FirstService Residential is helping steer clients in the right direction through education, providing them the opportunity to meet with industry experts and representatives from the Mayor’s Office of Sustainability to learn how to prepare for and adhere to the specific requirements. We are currently teaching our board members to utilize the internal resources at hand to budget for and create customized solutions to pursue energy retrofits that will enable them to comply with the new law. Additionally, we reference our comprehensive energy benchmarking database to show our clients how much GHG their building is emitting, what variables are within their control and how much they need to reduce their emissions to meet the limits set per building.

To what extent is the real estate industry engaging with policymakers on local resilience strategies?

Dougherty: Our experience in the real estate management sector is often sought out by city and state municipalities, as well as local utilities and other private and public entities. Subject matter experts from FS Energy and FirstService Residential often serve on technical review committees and think tanks to provide insight on how proposed energy legislation or incentive programs would affect homeowners and multifamily communities.

What are your thoughts on the future of sustainability and energy efficiency?

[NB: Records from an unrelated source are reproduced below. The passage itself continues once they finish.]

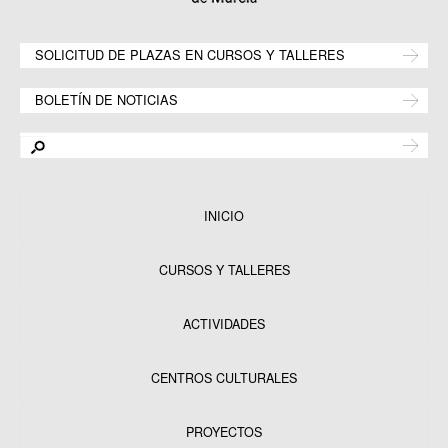
SOLICITUD DE PLAZAS EN CURSOS Y TALLERES
BOLETÍN DE NOTICIAS
INICIO
CURSOS Y TALLERES
ACTIVIDADES
CENTROS CULTURALES
Equipamientos
PROYECTOS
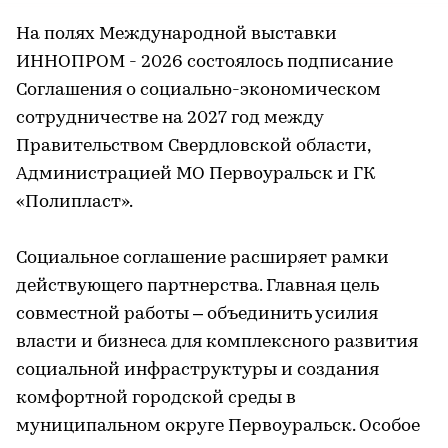
На полях Международной выставки
ИННОПРОМ - 2026 состоялось подписание
Соглашения о социально-экономическом
сотрудничестве на 2027 год между
Правительством Свердловской области,
Администрацией МО Первоуральск и ГК
«Полипласт».
Социальное соглашение расширяет рамки
действующего партнерства. Главная цель
совместной работы – объединить усилия
власти и бизнеса для комплексного развития
социальной инфраструктуры и создания
комфортной городской среды в
муниципальном округе Первоуральск. Особое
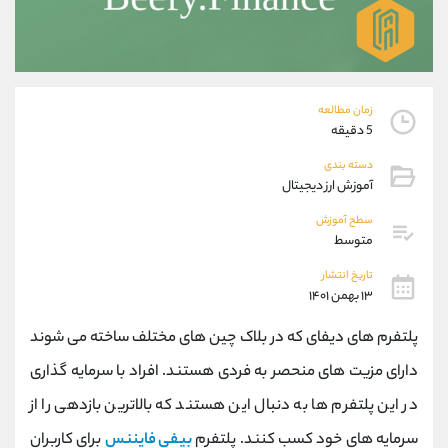
موبایل
09194198792
واتساپ
شروع گفتگو
تلگرام
@Armteam_admin_33
داخلی
118
زمان مطالعه
5 دقیقه
پشتیبان فروش
(فائزه تهرانی)
دسته بندی
موبایل
09101364784
آموزش ارز دیجیتال
واتساپ
شروع گفتگو
تلگرام
@Armteam_admin_104
سطح آموزش
متوسط
داخلی
104
تاریخ انتشار
۱۳ بهمن ۱۴۰۱
اطلاعات تماس
(دفتر فروش)
تلفن
021-22021030
پلتفرم های دیفای که در بلاک چین های مختلف ساخته می شوند
تلفن
021-22021040
دارای مزیت های منحصر به فردی هستند. افراد با سرمایه گذاری
بدون پیش شماره
90001030
در این پلتفرم ها به دنبال این هستند که بالاترین بازدهی را از
اینستاگرام
@alireza.mehrabii
کانال تلگرام
@alirezamehrabi_com
سرمایه های خود کسب کنند. پلتفرم
بیفی فایننس
برای کاربران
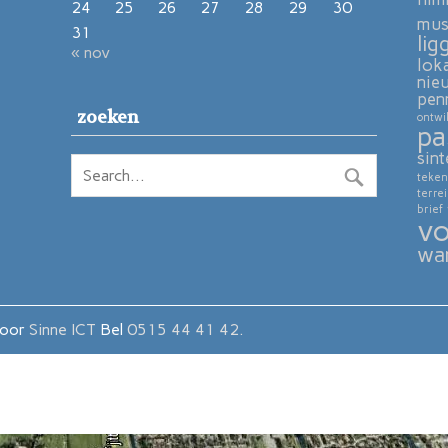
24
25
26
27
28
29
30
mu
31
lig
« nov
lok
nie
pen
zoeken
ontwi
pa
sint
teken
terre
brief
vo
wa
door
Sinne ICT
Bel
0515 44 41 42.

Dougherty: Real-time monitoring or “smart buildings” will help building operators become accountable for what is within their control and will help them do their part in keeping daily consumption, emissions and utility costs down as much as possible. Shifting away from a reliance on fossil fuels altogether, especially for heating and cooling systems, is on the horizon as more and more cities turn to emerging green electrical grids powered by renewable energies.

Eventually, decision-making strategies will not only take the best upfront costs into consideration, but also what is best for the environment—limited emissions—as well as for the long-term building operating budget. However, this behavioral change will take time for many owners and boards as they part ways with what made sense to do in the past.